* Reading passage *
______________________________

Note: Only includes 2,482 samples (subset where hate=1)
Class | Samples | Percentage |
---|---|---|
Undirected | 771 | 31.07% |
Individual | 249 | 10.03% |
Community | 1,164 | 46.90% |
Organization | 298 | 12.00% |
Shows significant imbalance, with community-targeted content being most prevalent.
Class | Samples | Percentage |
---|---|---|
Neutral | 1,458 | 28.80% |
Support | 1,909 | 37.70% |
Oppose | 1,696 | 33.50% |
Relatively balanced tripartite distribution.
Class | Samples | Percentage |
---|---|---|
No Humor | 1,642 | 32.43% |
Humor | 3,421 | 67.57% |
Notable imbalance favoring humorous content.
Diagram illustrating a step-by-step data flow and key components of the architecture:
- CLIP Encoders: Processes the input image and text through separate encoders, converting them into uniform feature vectors.

______________________________

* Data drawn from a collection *

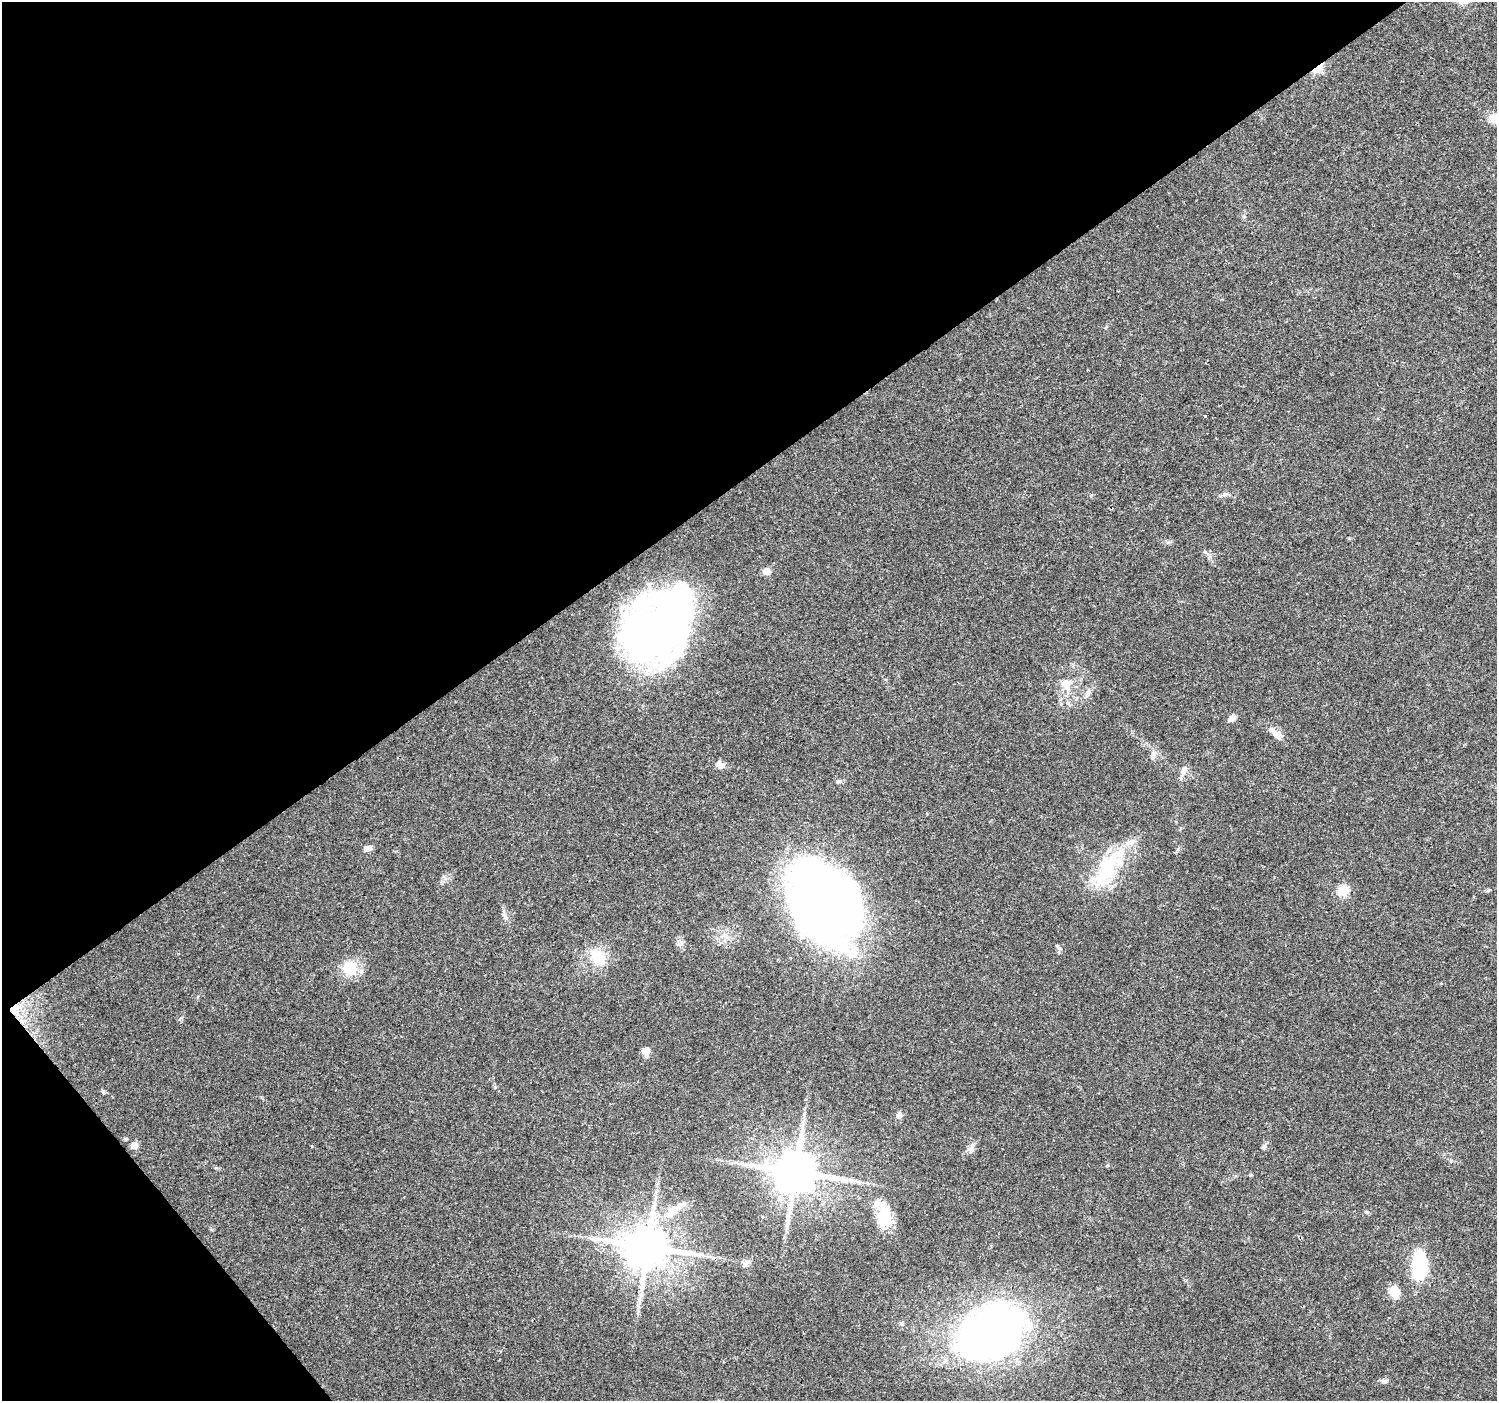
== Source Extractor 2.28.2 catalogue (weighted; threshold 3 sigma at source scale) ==
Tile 5 of 4 x 4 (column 1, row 2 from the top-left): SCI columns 1-1495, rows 2933-4331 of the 5984 x 5930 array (HDU 1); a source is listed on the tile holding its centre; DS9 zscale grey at full resolution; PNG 1499 x 1403 px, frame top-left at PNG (2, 2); no overlay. Shown black and unused: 37% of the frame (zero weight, under 3 of 4 exposures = <1% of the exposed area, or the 3 px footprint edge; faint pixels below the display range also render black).
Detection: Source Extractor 2.28.2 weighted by HDU 2 'WHT'; one run over the whole footprint, this tile lists its part. Background 0.0621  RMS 0.004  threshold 0.0182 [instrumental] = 3 sigma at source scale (4.5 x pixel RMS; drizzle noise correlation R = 1.50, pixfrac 1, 0.0396/0.0396 arcsec/px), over >= 5 px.
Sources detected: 48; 4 inside a brighter object's white glare — not listed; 2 inside a brighter listed object's ellipse — not listed separately; the other 42 listed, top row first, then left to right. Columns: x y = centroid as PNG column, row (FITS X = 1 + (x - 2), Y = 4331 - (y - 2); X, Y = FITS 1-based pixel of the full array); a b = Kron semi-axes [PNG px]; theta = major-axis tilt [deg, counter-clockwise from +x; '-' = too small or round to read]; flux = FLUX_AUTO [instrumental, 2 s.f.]
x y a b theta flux
1318 68 14 6 41 6.3
1496 119 19 10 -28 5.5
1205 416 3 3 - 1.1
766 571 5 5 - 7.4
653 630 64 62 77 190
1066 683 14 11 11 4.1
1088 691 7 4 -72 0.87
1232 718 11 7 48 1.9
1276 734 15 8 -41 3
1153 755 12 7 78 2.2
721 765 11 8 -53 2.6
1184 770 15 7 71 2.4
838 781 7 5 16 0.88
368 849 10 7 24 2.1
1107 869 55 25 54 29
1343 891 5 5 - 29
1488 891 6 4 21 0.5
820 903 79 50 -62 350
505 916 10 5 -63 1.3
680 943 11 5 54 1.3
1059 948 9 6 -35 1
598 957 31 17 -47 9.9
350 968 19 18 - 9.8
13 1009 7 5 90 1.2
646 1051 10 9 - 2.7
899 1115 9 8 - 1.5
126 1139 5 4 - 0.48
134 1145 5 5 - 6
1264 1147 7 6 - 1.1
972 1148 12 7 73 1.9
1108 1165 5 3 - 0.4
795 1172 13 11 0 1800
1251 1175 5 3 - 0.39
675 1209 28 10 33 8.1
884 1218 24 19 -80 11
648 1247 13 11 1 1800
746 1263 9 8 - 1.5
1419 1265 24 11 87 34
1394 1292 10 8 -71 8.4
641 1294 7 4 71 1.1
991 1333 62 46 22 240
1384 1381 7 6 - 0.96
Overlapping masked pixels (flux is a lower limit): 2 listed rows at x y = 1318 68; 13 1009
Isophote crosses this tile's border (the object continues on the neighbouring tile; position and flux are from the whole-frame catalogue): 1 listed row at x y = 1496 119
Unlisted compact peaks at least as high as the median listed source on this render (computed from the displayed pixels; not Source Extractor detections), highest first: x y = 181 1018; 103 1091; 495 1087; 1367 1212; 1225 494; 216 1168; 1244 217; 1091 495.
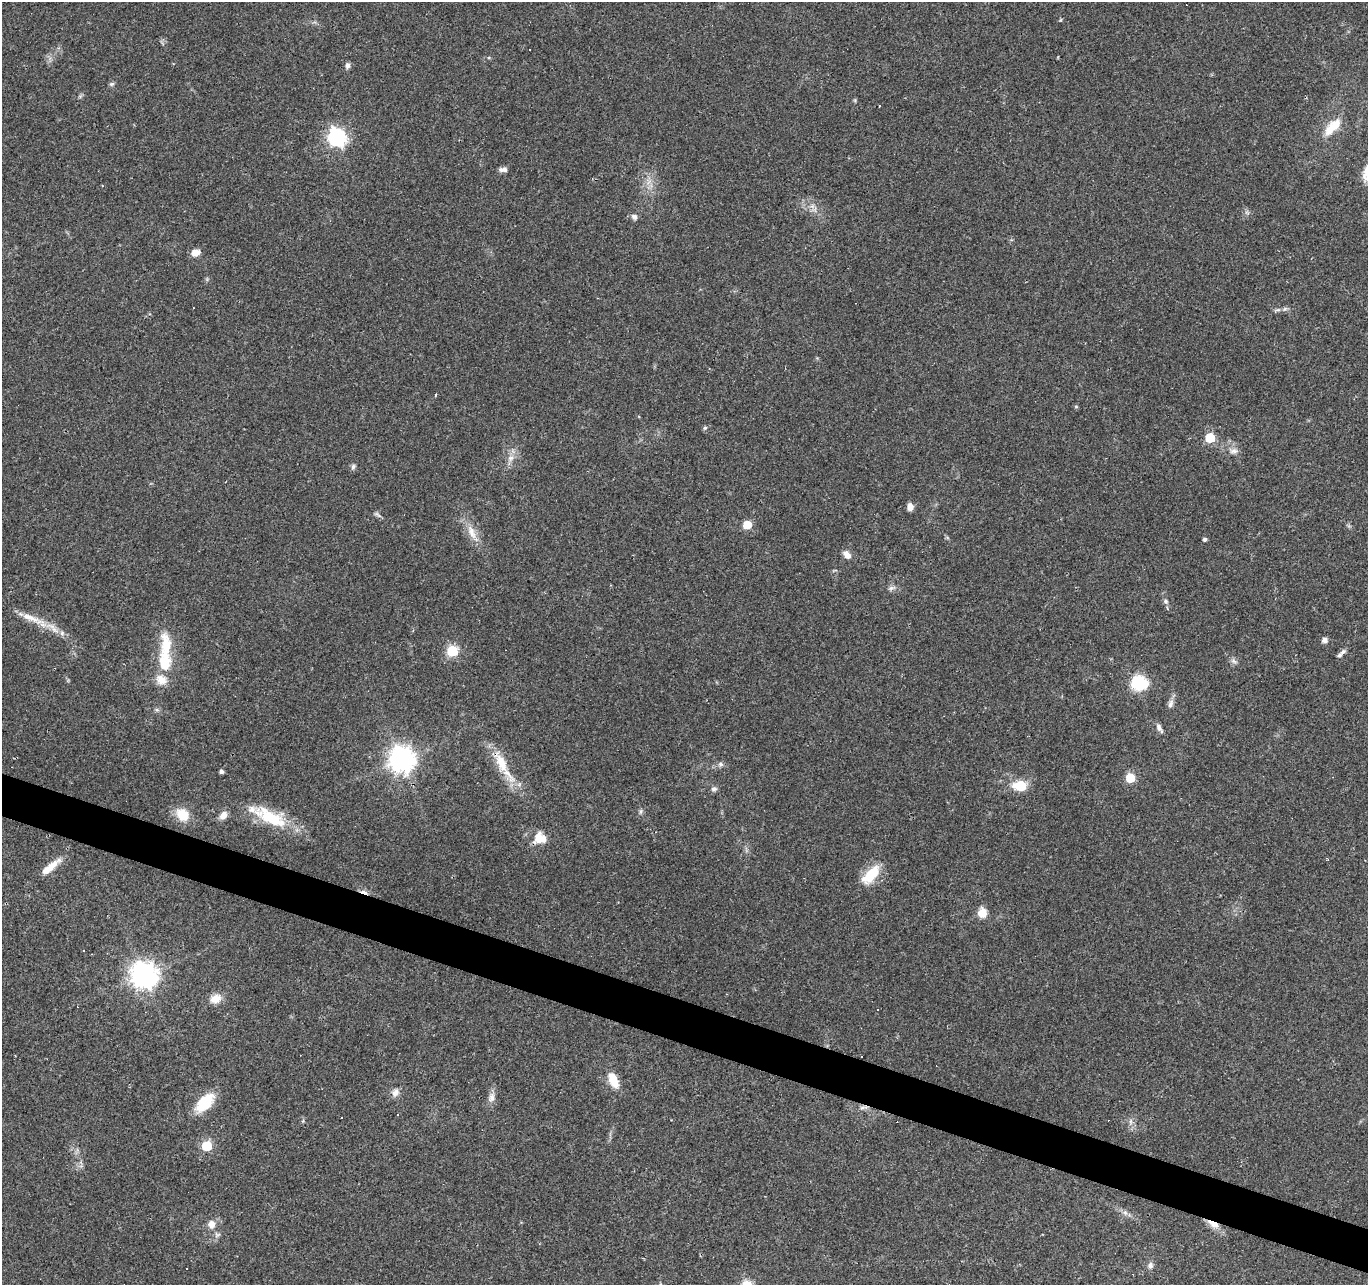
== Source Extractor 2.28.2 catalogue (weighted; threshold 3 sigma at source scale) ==
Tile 6 of 4 x 4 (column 2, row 2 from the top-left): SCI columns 1367-2732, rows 2775-4057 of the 5469 x 5613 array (HDU 1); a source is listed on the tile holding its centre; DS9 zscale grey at full resolution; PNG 1370 x 1287 px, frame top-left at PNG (2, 2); no overlay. Shown black and unused: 3% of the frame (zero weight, under 2 of 3 exposures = <1% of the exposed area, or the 3 px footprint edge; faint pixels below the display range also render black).
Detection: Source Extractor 2.28.2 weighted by HDU 2 'WHT'; one run over the whole footprint, this tile lists its part. Background 0.0349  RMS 0.004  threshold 0.018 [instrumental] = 3 sigma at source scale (4.5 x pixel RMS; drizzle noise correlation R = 1.50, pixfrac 1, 0.0396/0.0396 arcsec/px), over >= 5 px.
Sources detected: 88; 1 inside a brighter object's white glare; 12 cosmic-ray / hot-pixel residue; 1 long thin detection or spike segment (spike, bleed or trail) — not listed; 6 inside a brighter listed object's ellipse — not listed separately; the other 68 listed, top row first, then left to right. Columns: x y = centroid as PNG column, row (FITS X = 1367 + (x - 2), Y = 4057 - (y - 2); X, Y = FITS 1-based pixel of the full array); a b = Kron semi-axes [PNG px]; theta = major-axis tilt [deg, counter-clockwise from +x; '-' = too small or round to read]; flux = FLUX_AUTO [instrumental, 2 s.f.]
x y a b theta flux
1060 20 6 3 70 0.4
348 65 8 6 88 1.2
112 84 7 5 21 0.76
855 100 6 4 73 0.47
879 106 3 2 - 0.42
1333 127 29 12 46 8.3
337 137 8 7 - 130
503 169 10 5 0 1.7
649 182 9 3 45 1.2
815 210 9 6 66 1.6
634 217 8 7 - 1.5
195 252 8 7 - 4
1285 309 7 5 30 0.9
1076 406 6 4 -1 0.43
705 428 6 5 - 0.66
1210 438 6 6 - 20
1234 451 12 8 4 2.1
510 458 10 7 41 2
353 466 7 6 - 1
910 507 6 6 - 3.1
378 515 11 4 -34 0.95
747 525 5 5 - 12
471 532 24 9 -66 5.5
1205 539 4 4 - 1
847 555 12 8 -44 2.5
891 588 8 6 1 1.2
1165 601 7 6 - 0.98
1325 640 7 7 - 1.4
452 651 6 6 - 32
1343 651 8 6 27 1.1
165 660 45 16 -88 16
1234 661 11 6 -34 1.4
1139 683 19 16 -17 15
1170 704 13 7 74 1.8
157 710 6 5 - 0.81
1159 728 13 6 -60 1.7
402 759 9 9 - 390
720 764 7 7 - 1.2
503 766 54 12 -60 13
221 771 4 4 - 1.2
1130 778 5 5 - 18
1021 786 8 6 0 19
714 789 8 6 14 1.2
641 811 6 5 - 0.79
183 815 15 13 -50 8.5
223 815 11 7 57 3.1
273 819 37 22 -13 17
538 838 17 10 71 5.1
51 866 31 8 38 6
871 875 24 11 48 13
982 913 11 10 - 4.8
144 975 9 9 - 390
216 999 15 12 20 4.3
877 1009 3 2 - 0.5
613 1080 19 10 -64 7
395 1092 10 9 - 2.3
491 1097 15 9 73 2.6
205 1103 18 10 46 18
863 1107 13 5 12 1.6
341 1117 3 3 - 0.61
1130 1121 9 4 -90 1.3
207 1146 6 6 - 22
1125 1213 7 6 - 1.3
212 1224 11 9 85 3.2
1213 1224 17 7 -30 4.4
217 1235 8 7 - 1.2
1150 1266 9 7 87 1.6
186 1268 3 2 - 0.29
Overlapping masked pixels (flux is a lower limit): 3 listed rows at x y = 503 766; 863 1107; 1213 1224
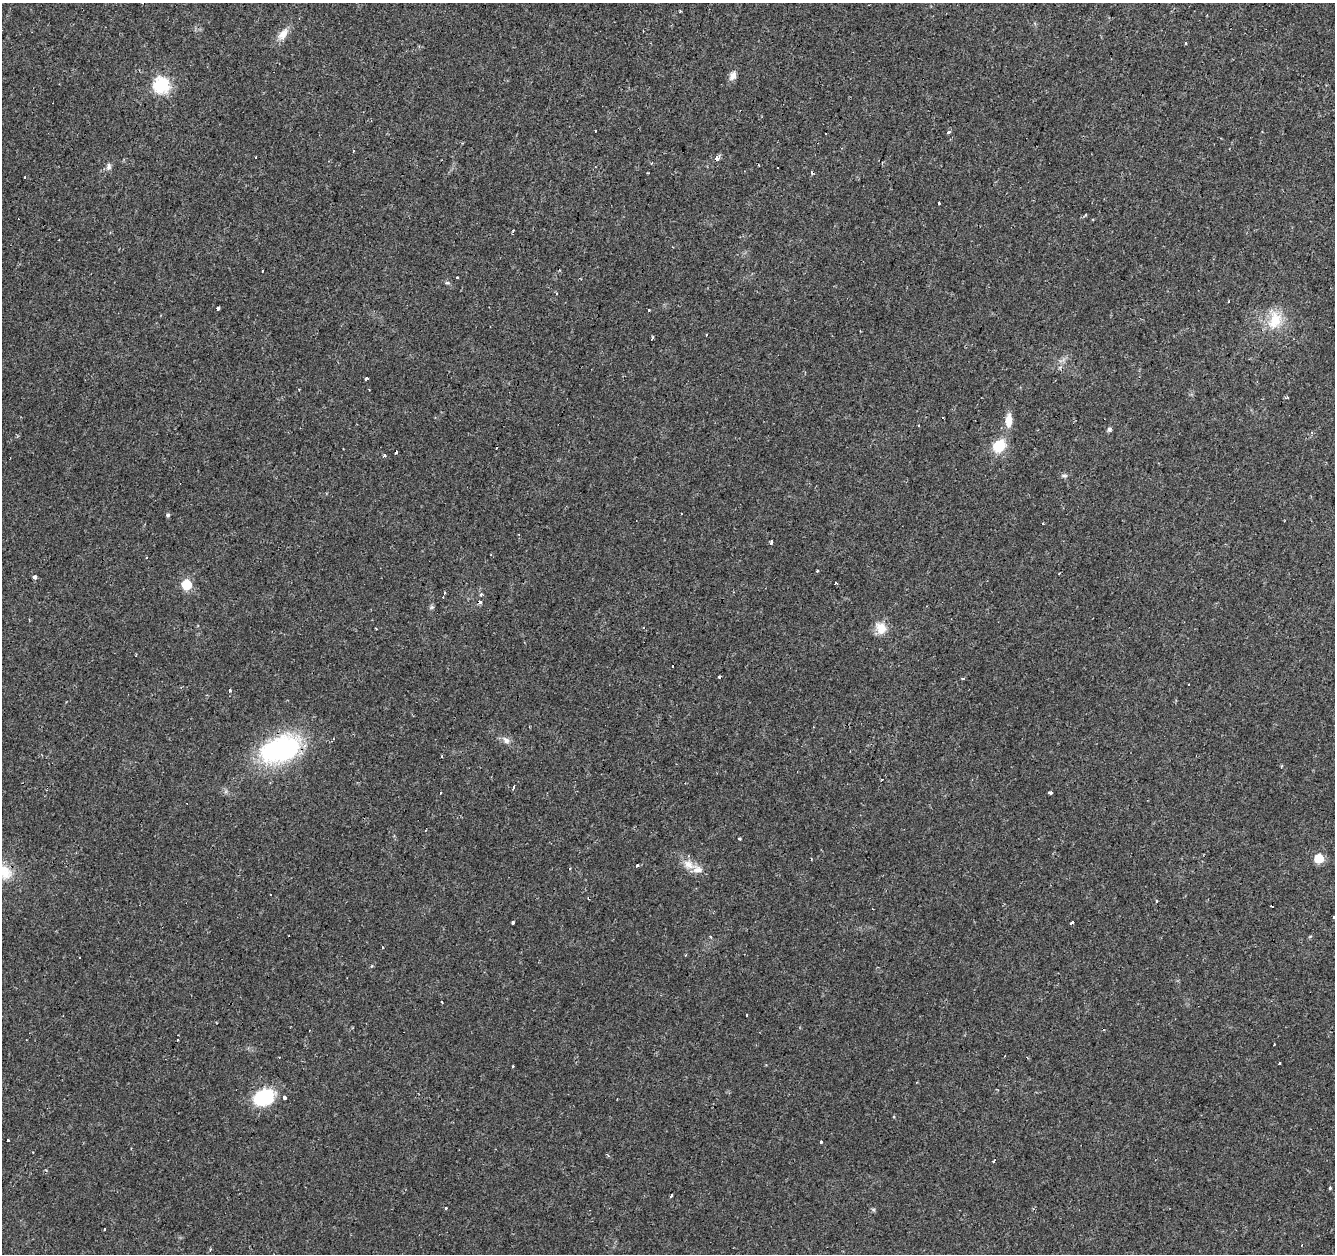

______________________________

* Exercise set *
[a] Based on the class-distribution passage, say whether each statement is true: (i) Community-targeted content makes up the largest class in the subset where hate=1. (ii) The Neutral, Support and Oppose classes are described as significantly imbalanced. (iii) The CLIP encoders pass the image and text through one shared encoder. For each, answer yes or no and quote the words that decide it.
[b] Answer these questions from the class-distribution passage:
(i) How many samples does the subset where hate=1 include?
(ii) What percentage of samples fall in the Humor class?
(iii) What do the CLIP encoders convert the input image and text into?
[c] Write the next part of the class-distribution passage, picking up right after its last sentence.
None of the rows is needed.

* Exercise results *
[a]
(i) Yes: "community-targeted content being most prevalent"
(ii) No: "Relatively balanced tripartite distribution."
(iii) No: "through separate encoders"

[b]
(i) 2,482
(ii) 67.57%
(iii) Uniform feature vectors

[c]
- Feature Projection: Enhances the dimensionality of the initial features to prepare them for more complex transformations.
- Adapters: Modifies the projected features to fine-tune them towards specific tasks.
- Residual Integration: Combines the original and adapted features using a weighted approach to maintain both novelty and integrity of the pre-trained features.
- Feature Fusion and Normalization: Fuses and normalizes the image and text features to ensure they are on a comparable scale.
- Cosine Classifier: Utilizes the cosine similarity between the fused features and class weights to determine the class labels.
- Loss Computation: The final prediction step where the model's output is evaluated against true labels to compute the loss.
-
Vision Encoder (ViT-L/14)
- Input: 224x224 RGB images
- Output: 768-dimensional feature vectors
- Structure: 24 transformer layers with attention
-
Text Encoder
- Input: Tokenized text (max 77 tokens)
- Output: 768-dimensional feature vectors
- Structure: 12 transformer layers
Both encoders are frozen to preserve CLIP's pre-trained knowledge.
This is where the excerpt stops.